Saved data entries:
/---

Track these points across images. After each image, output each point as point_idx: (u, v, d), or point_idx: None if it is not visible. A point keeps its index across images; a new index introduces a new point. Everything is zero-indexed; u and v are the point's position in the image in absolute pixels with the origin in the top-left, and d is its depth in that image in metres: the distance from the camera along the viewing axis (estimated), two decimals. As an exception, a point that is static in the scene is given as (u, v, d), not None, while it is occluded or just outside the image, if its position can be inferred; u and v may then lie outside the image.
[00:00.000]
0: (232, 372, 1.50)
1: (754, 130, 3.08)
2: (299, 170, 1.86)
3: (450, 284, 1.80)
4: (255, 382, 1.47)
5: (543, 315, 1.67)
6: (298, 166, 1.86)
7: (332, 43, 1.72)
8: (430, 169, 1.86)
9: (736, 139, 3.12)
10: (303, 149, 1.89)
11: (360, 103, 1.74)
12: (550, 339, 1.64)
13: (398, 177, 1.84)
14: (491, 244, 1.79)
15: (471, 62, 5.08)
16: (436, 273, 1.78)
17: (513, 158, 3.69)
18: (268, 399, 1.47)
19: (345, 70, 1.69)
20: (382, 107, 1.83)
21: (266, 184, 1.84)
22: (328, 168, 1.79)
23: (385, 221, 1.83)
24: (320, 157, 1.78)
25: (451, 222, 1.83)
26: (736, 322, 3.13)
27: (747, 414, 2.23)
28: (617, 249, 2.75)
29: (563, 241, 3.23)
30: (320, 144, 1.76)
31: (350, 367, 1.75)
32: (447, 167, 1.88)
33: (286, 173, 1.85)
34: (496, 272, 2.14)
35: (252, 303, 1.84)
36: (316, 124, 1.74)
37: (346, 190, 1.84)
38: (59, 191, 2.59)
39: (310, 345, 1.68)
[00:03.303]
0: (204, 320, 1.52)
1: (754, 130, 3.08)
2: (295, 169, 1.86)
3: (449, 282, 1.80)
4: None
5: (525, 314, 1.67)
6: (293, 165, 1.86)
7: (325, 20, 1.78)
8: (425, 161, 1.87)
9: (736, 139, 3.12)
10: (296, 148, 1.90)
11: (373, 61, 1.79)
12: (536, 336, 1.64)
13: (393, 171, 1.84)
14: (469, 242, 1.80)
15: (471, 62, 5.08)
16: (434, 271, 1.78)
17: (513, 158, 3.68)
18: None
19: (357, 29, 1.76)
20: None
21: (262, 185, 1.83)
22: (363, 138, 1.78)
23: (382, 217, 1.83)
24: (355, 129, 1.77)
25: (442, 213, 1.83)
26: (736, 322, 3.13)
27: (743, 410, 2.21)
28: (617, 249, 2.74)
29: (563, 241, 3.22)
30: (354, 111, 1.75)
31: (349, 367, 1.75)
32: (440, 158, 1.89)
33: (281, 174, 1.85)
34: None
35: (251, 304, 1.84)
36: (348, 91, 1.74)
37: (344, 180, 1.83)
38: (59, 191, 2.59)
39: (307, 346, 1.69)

\---

* _ASSIGNED TASK_
Only the last part of the records is wanted. Repeat it exactly, beginning at the line containing "36: (316, 124, 1.74)" and ending at the final line.

* _RESPONSE AREA_
36: (316, 124, 1.74)
37: (346, 190, 1.84)
38: (59, 191, 2.59)
39: (310, 345, 1.68)
[00:03.303]
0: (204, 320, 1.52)
1: (754, 130, 3.08)
2: (295, 169, 1.86)
3: (449, 282, 1.80)
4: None
5: (525, 314, 1.67)
6: (293, 165, 1.86)
7: (325, 20, 1.78)
8: (425, 161, 1.87)
9: (736, 139, 3.12)
10: (296, 148, 1.90)
11: (373, 61, 1.79)
12: (536, 336, 1.64)
13: (393, 171, 1.84)
14: (469, 242, 1.80)
15: (471, 62, 5.08)
16: (434, 271, 1.78)
17: (513, 158, 3.68)
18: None
19: (357, 29, 1.76)
20: None
21: (262, 185, 1.83)
22: (363, 138, 1.78)
23: (382, 217, 1.83)
24: (355, 129, 1.77)
25: (442, 213, 1.83)
26: (736, 322, 3.13)
27: (743, 410, 2.21)
28: (617, 249, 2.74)
29: (563, 241, 3.22)
30: (354, 111, 1.75)
31: (349, 367, 1.75)
32: (440, 158, 1.89)
33: (281, 174, 1.85)
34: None
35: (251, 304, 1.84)
36: (348, 91, 1.74)
37: (344, 180, 1.83)
38: (59, 191, 2.59)
39: (307, 346, 1.69)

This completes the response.